◆ Action item ◆
Copy out every line of the listing below word for word, with the same line breaks, and leave the pictures out.

------ Dataset records ------

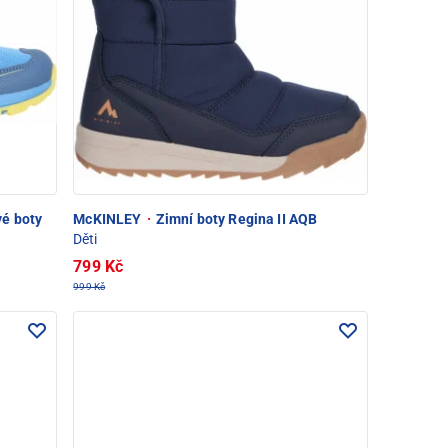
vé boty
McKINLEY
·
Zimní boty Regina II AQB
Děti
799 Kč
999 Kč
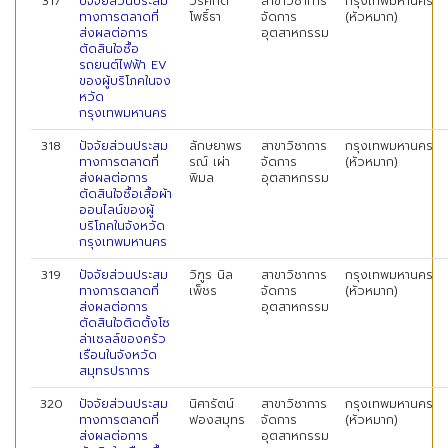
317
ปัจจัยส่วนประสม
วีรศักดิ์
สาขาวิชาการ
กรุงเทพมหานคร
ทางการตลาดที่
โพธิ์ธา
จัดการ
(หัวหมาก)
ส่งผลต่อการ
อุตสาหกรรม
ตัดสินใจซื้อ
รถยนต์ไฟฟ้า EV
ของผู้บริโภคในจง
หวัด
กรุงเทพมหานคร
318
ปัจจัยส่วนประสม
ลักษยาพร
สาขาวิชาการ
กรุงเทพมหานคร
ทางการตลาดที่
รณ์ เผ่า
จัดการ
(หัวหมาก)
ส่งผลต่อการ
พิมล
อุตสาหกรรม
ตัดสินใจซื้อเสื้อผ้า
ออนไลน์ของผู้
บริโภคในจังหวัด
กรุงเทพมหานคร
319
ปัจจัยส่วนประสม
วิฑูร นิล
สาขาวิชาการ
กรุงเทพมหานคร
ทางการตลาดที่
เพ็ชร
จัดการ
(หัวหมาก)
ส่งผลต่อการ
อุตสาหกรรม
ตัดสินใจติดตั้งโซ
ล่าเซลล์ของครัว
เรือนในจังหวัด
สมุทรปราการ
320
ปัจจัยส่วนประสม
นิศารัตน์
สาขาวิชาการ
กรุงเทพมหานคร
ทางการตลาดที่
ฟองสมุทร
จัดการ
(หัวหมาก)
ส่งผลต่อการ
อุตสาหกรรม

------

◆ Completed exercise ◆
vé boty
McKINLEY
·
Zimní boty Regina II AQB
Děti
799 Kč
999 Kč
317
ปัจจัยส่วนประสม
วีรศักดิ์
สาขาวิชาการ
กรุงเทพมหานคร
ทางการตลาดที่
โพธิ์ธา
จัดการ
(หัวหมาก)
ส่งผลต่อการ
อุตสาหกรรม
ตัดสินใจซื้อ
รถยนต์ไฟฟ้า EV
ของผู้บริโภคในจง
หวัด
กรุงเทพมหานคร
318
ปัจจัยส่วนประสม
ลักษยาพร
สาขาวิชาการ
กรุงเทพมหานคร
ทางการตลาดที่
รณ์ เผ่า
จัดการ
(หัวหมาก)
ส่งผลต่อการ
พิมล
อุตสาหกรรม
ตัดสินใจซื้อเสื้อผ้า
ออนไลน์ของผู้
บริโภคในจังหวัด
กรุงเทพมหานคร
319
ปัจจัยส่วนประสม
วิฑูร นิล
สาขาวิชาการ
กรุงเทพมหานคร
ทางการตลาดที่
เพ็ชร
จัดการ
(หัวหมาก)
ส่งผลต่อการ
อุตสาหกรรม
ตัดสินใจติดตั้งโซ
ล่าเซลล์ของครัว
เรือนในจังหวัด
สมุทรปราการ
320
ปัจจัยส่วนประสม
นิศารัตน์
สาขาวิชาการ
กรุงเทพมหานคร
ทางการตลาดที่
ฟองสมุทร
จัดการ
(หัวหมาก)
ส่งผลต่อการ
อุตสาหกรรม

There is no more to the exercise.